Unopened fortified wines should be stored upright in a cool, dark environment. However, vintage port wines should be laid on their side. However, beware that the vintage port wine may leak, and mold may develop under the cap.
The shelf life for each style of wine can differ. For example, some fortified wines can last for decades, while others can only last for a few short months.
Once the fortified wine is open, it’s best to drink it as quickly as possible. The exception to this rule is vermouth. Vermouth can remain good for 3 months once it is opened.
Opened fortified wines should be stored upright in the fridge.
Does Fortified Wine Need To Be Refrigerated?
The serving temperature for fortified wine can differ. Some fortified wines should be chilled, while others are better served at room temperature.
Additionally, the serving temperature of fortified wine also depends on your personal preference.
Wines such as port or Madeira are better at room temperature. However, wines used as an aperitif should be chilled.
Can You Drink Fortified Wine Straight?
Yes, you can drink fortified wine straight from the wine bottle. However, you can also get creative and use it in cocktails such as port lemonade, St. Charles Punch, and The Mezcal-Port Negron.
A cocktail may be the best way to introduce fortified to newbies as it softens up the flavor.
You can also cook with fortified wines. You use Marsala wine in a bread pudding, sherry in a chicken pot pie, or Madeira wine in gravy for roasted lamb or chicken.
What Foods Go Well With Fortified Wines?
The food pairings for fortified wine are endless. However, the food pairings truly depend on the kind of fortified wine you are serving.
Generally, fortified wines are considered an aperitif, an alcoholic drink consumed before a meal, or a dessert wine.
Generally speaking, most cheeses, nuts, cured meats, fruit tarts, cream, or chocolate desserts pair well with fortified wines. However, you may have to experiment to find the perfect pairings for specific fortified wines.
Alternatively, you can research food pairings for the specific type of fortified wine.

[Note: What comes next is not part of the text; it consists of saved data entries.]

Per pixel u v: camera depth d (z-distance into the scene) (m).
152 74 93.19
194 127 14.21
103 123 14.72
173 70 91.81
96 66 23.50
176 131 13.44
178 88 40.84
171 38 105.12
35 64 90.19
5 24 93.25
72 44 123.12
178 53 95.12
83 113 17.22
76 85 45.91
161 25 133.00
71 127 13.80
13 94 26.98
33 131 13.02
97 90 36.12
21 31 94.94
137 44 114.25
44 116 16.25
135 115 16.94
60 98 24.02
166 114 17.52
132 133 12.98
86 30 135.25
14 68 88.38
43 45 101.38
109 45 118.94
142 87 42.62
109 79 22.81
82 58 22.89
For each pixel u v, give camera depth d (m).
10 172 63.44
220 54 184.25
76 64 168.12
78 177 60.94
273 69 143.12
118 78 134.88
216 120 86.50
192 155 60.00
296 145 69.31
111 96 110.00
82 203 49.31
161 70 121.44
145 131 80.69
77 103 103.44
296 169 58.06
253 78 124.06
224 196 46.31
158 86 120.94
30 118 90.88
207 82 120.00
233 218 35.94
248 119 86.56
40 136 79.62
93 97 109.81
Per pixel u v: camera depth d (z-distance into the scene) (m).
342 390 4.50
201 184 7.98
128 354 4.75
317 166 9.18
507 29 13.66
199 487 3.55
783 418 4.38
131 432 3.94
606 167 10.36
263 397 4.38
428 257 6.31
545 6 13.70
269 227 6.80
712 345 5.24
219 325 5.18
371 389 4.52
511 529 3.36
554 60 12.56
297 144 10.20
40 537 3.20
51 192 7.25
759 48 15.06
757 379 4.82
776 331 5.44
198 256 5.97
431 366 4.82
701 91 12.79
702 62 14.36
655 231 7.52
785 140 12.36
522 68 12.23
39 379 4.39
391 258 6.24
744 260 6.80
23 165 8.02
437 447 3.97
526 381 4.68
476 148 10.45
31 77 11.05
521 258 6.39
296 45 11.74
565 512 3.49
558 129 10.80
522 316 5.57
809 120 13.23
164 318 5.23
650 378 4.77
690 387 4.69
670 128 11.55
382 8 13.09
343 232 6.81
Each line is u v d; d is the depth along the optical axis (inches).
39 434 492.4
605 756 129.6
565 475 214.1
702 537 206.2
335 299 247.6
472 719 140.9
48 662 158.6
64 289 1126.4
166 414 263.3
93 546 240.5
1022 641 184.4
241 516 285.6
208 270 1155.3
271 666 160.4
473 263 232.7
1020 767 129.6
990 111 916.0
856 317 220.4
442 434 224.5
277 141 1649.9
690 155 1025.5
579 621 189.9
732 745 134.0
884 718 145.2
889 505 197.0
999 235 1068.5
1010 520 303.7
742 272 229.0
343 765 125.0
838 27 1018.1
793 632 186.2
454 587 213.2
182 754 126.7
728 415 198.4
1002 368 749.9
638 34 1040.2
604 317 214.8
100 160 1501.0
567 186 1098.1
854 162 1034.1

For example, white port wines complement potato chips, sushi, nuts, salmon, oysters, and even olives.
Blue cheese, pork belly, goat cheese, brisket, and pulled pork pair perfectly with port wines.
In contrast, dates, croquettes, olives, and salty snacks like chips pair perfectly with sherry. Cured meats such as Spanish ham, white asparagus, cold cuts, and cold soups such as gazpacho also pair well with sherry.
If you are looking for a wine that’s different from your usual, look no further than fortified wine. Fortified has a fruity, sweet flavor and smooth body.
Fortified wine is an acquired taste, but its flavor is quite unique and rich.
So the next time you visit a liquor store, winery, restaurant, or grocery store, don’t overlook the fortified wines.
Use the information you learned in this guide to select the best fortified wine.